◆ **Task statement**
The job is to output each record again, character for character.

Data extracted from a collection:
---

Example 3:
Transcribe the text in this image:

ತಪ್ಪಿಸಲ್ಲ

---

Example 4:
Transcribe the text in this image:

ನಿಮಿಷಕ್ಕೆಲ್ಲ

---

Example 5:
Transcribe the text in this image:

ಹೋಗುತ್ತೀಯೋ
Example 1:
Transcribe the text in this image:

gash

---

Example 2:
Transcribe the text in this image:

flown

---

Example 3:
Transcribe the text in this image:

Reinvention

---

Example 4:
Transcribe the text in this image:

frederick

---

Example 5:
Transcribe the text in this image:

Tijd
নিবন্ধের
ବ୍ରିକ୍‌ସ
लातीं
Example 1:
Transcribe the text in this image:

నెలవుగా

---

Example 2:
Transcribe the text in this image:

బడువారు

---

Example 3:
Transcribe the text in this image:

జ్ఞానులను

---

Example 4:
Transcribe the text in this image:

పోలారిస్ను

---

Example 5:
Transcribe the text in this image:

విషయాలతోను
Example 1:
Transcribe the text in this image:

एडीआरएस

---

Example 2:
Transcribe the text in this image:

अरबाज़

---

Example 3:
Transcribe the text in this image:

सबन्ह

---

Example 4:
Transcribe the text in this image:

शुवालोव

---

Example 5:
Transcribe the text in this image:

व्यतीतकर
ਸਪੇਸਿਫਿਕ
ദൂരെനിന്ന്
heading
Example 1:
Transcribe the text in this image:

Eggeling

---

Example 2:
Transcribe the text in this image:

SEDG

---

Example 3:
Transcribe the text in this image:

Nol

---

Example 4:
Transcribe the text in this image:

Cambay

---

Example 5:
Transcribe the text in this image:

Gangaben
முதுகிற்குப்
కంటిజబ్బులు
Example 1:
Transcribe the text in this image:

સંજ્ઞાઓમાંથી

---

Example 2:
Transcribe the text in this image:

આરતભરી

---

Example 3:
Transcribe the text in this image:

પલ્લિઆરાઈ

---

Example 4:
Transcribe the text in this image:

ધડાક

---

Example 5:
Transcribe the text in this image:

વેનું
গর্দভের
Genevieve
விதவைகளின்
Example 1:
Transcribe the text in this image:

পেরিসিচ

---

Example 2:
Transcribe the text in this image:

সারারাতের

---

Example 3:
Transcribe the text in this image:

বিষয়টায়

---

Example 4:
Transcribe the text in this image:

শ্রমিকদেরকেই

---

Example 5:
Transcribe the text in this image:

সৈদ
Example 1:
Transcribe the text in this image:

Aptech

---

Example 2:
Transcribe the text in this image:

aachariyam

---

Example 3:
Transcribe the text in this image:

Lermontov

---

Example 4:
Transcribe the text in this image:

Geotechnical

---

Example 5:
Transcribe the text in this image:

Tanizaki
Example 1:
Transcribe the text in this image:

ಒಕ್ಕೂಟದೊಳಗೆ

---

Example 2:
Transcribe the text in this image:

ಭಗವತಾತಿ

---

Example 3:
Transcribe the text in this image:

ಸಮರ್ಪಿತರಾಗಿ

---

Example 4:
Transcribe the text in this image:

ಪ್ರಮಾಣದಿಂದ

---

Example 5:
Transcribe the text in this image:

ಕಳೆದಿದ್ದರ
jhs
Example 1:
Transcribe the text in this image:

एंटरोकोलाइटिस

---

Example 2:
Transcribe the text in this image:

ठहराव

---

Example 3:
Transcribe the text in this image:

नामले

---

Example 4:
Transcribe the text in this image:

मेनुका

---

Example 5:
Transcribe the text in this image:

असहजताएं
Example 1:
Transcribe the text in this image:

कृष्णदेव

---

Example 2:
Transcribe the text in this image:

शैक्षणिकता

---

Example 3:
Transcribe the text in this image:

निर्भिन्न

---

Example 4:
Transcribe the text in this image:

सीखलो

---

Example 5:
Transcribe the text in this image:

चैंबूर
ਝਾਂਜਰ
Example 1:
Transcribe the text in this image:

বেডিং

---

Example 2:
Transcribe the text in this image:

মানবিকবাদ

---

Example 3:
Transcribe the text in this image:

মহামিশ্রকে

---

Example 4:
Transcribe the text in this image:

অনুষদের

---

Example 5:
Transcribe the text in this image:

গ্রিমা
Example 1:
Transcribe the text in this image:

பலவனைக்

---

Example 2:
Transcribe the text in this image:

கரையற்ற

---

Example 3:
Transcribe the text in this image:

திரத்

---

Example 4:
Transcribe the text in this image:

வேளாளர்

◆ **Task answer**
---

Example 3:
Transcribe the text in this image:

ತಪ್ಪಿಸಲ್ಲ

---

Example 4:
Transcribe the text in this image:

ನಿಮಿಷಕ್ಕೆಲ್ಲ

---

Example 5:
Transcribe the text in this image:

ಹೋಗುತ್ತೀಯೋ
Example 1:
Transcribe the text in this image:

gash

---

Example 2:
Transcribe the text in this image:

flown

---

Example 3:
Transcribe the text in this image:

Reinvention

---

Example 4:
Transcribe the text in this image:

frederick

---

Example 5:
Transcribe the text in this image:

Tijd
নিবন্ধের
ବ୍ରିକ୍‌ସ
लातीं
Example 1:
Transcribe the text in this image:

నెలవుగా

---

Example 2:
Transcribe the text in this image:

బడువారు

---

Example 3:
Transcribe the text in this image:

జ్ఞానులను

---

Example 4:
Transcribe the text in this image:

పోలారిస్ను

---

Example 5:
Transcribe the text in this image:

విషయాలతోను
Example 1:
Transcribe the text in this image:

एडीआरएस

---

Example 2:
Transcribe the text in this image:

अरबाज़

---

Example 3:
Transcribe the text in this image:

सबन्ह

---

Example 4:
Transcribe the text in this image:

शुवालोव

---

Example 5:
Transcribe the text in this image:

व्यतीतकर
ਸਪੇਸਿਫਿਕ
ദൂരെനിന്ന്
heading
Example 1:
Transcribe the text in this image:

Eggeling

---

Example 2:
Transcribe the text in this image:

SEDG

---

Example 3:
Transcribe the text in this image:

Nol

---

Example 4:
Transcribe the text in this image:

Cambay

---

Example 5:
Transcribe the text in this image:

Gangaben
முதுகிற்குப்
కంటిజబ్బులు
Example 1:
Transcribe the text in this image:

સંજ્ઞાઓમાંથી

---

Example 2:
Transcribe the text in this image:

આરતભરી

---

Example 3:
Transcribe the text in this image:

પલ્લિઆરાઈ

---

Example 4:
Transcribe the text in this image:

ધડાક

---

Example 5:
Transcribe the text in this image:

વેનું
গর্দভের
Genevieve
விதவைகளின்
Example 1:
Transcribe the text in this image:

পেরিসিচ

---

Example 2:
Transcribe the text in this image:

সারারাতের

---

Example 3:
Transcribe the text in this image:

বিষয়টায়

---

Example 4:
Transcribe the text in this image:

শ্রমিকদেরকেই

---

Example 5:
Transcribe the text in this image:

সৈদ
Example 1:
Transcribe the text in this image:

Aptech

---

Example 2:
Transcribe the text in this image:

aachariyam

---

Example 3:
Transcribe the text in this image:

Lermontov

---

Example 4:
Transcribe the text in this image:

Geotechnical

---

Example 5:
Transcribe the text in this image:

Tanizaki
Example 1:
Transcribe the text in this image:

ಒಕ್ಕೂಟದೊಳಗೆ

---

Example 2:
Transcribe the text in this image:

ಭಗವತಾತಿ

---

Example 3:
Transcribe the text in this image:

ಸಮರ್ಪಿತರಾಗಿ

---

Example 4:
Transcribe the text in this image:

ಪ್ರಮಾಣದಿಂದ

---

Example 5:
Transcribe the text in this image:

ಕಳೆದಿದ್ದರ
jhs
Example 1:
Transcribe the text in this image:

एंटरोकोलाइटिस

---

Example 2:
Transcribe the text in this image:

ठहराव

---

Example 3:
Transcribe the text in this image:

नामले

---

Example 4:
Transcribe the text in this image:

मेनुका

---

Example 5:
Transcribe the text in this image:

असहजताएं
Example 1:
Transcribe the text in this image:

कृष्णदेव

---

Example 2:
Transcribe the text in this image:

शैक्षणिकता

---

Example 3:
Transcribe the text in this image:

निर्भिन्न

---

Example 4:
Transcribe the text in this image:

सीखलो

---

Example 5:
Transcribe the text in this image:

चैंबूर
ਝਾਂਜਰ
Example 1:
Transcribe the text in this image:

বেডিং

---

Example 2:
Transcribe the text in this image:

মানবিকবাদ

---

Example 3:
Transcribe the text in this image:

মহামিশ্রকে

---

Example 4:
Transcribe the text in this image:

অনুষদের

---

Example 5:
Transcribe the text in this image:

গ্রিমা
Example 1:
Transcribe the text in this image:

பலவனைக்

---

Example 2:
Transcribe the text in this image:

கரையற்ற

---

Example 3:
Transcribe the text in this image:

திரத்

---

Example 4:
Transcribe the text in this image:

வேளாளர்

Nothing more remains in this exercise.